_LESETEXT_
──────
Die Ermittler gaben sich vor den Journalisten jedoch schmallippig. Grund dafür ist, dass weitere Personen im Visier und vermutlich auch kurz vor einer Festnahme stehen. Die weiteren Untersuchungen sollen mit zu vielen Details nicht gefährdet werden, hieß es aus dem Polizeiapparat.

Schon jetzt wird allerdings deutlich, dass die Anführer des kriminellen Netzwerkes Millionen von thailändischen Baht sowie andere Reichtümer angehäuft haben. So sollen sie Schutzgelder von Glücksspielbetreibern kassierten haben. Im Gegenzug konnten diese ungestört ihre Geschäfte fortführen. Außerdem sollen die Mitglieder des Kartells auf ähnliche Weise auch vom illegalen Ölschmuggel profitiert haben.
──────
_ERFASSTE DATEN_
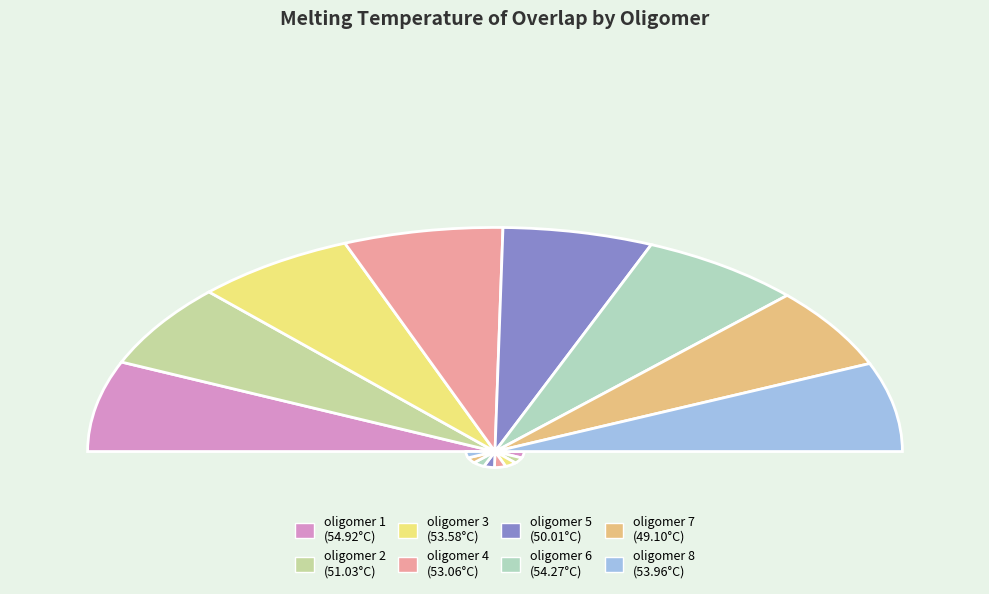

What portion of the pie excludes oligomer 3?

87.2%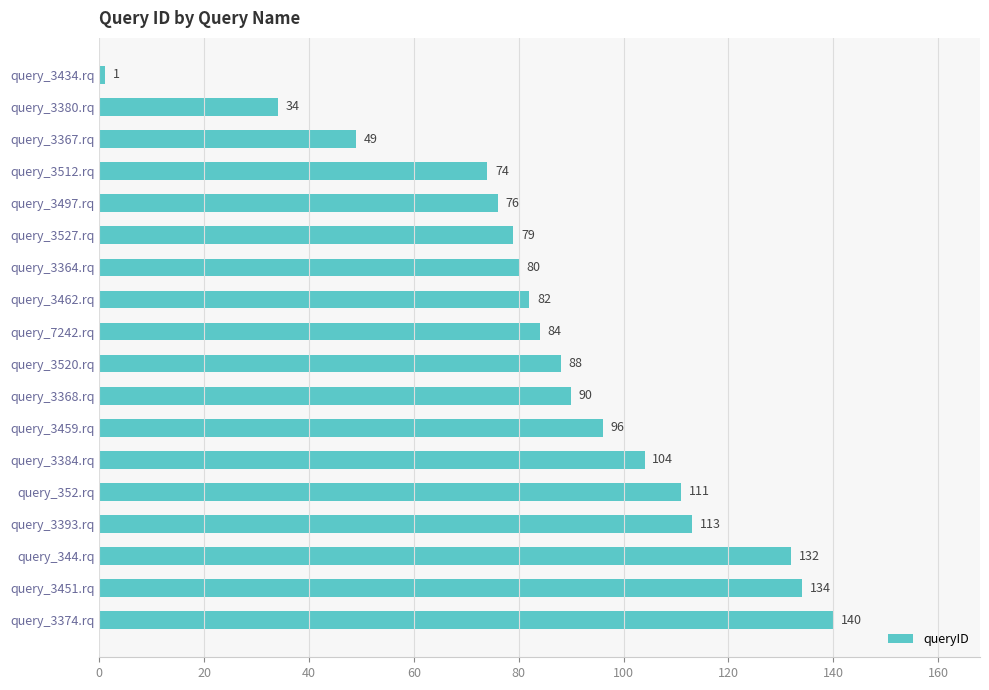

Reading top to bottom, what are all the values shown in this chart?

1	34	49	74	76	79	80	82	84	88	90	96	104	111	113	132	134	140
──────
_AUFGABE_
Von wem sollen die Anführer des kriminellen Netzwerks laut dem Lesetext Schutzgelder kassiert haben?

_ERLEDIGTE AUFGABE_
Von Glücksspielbetreibern.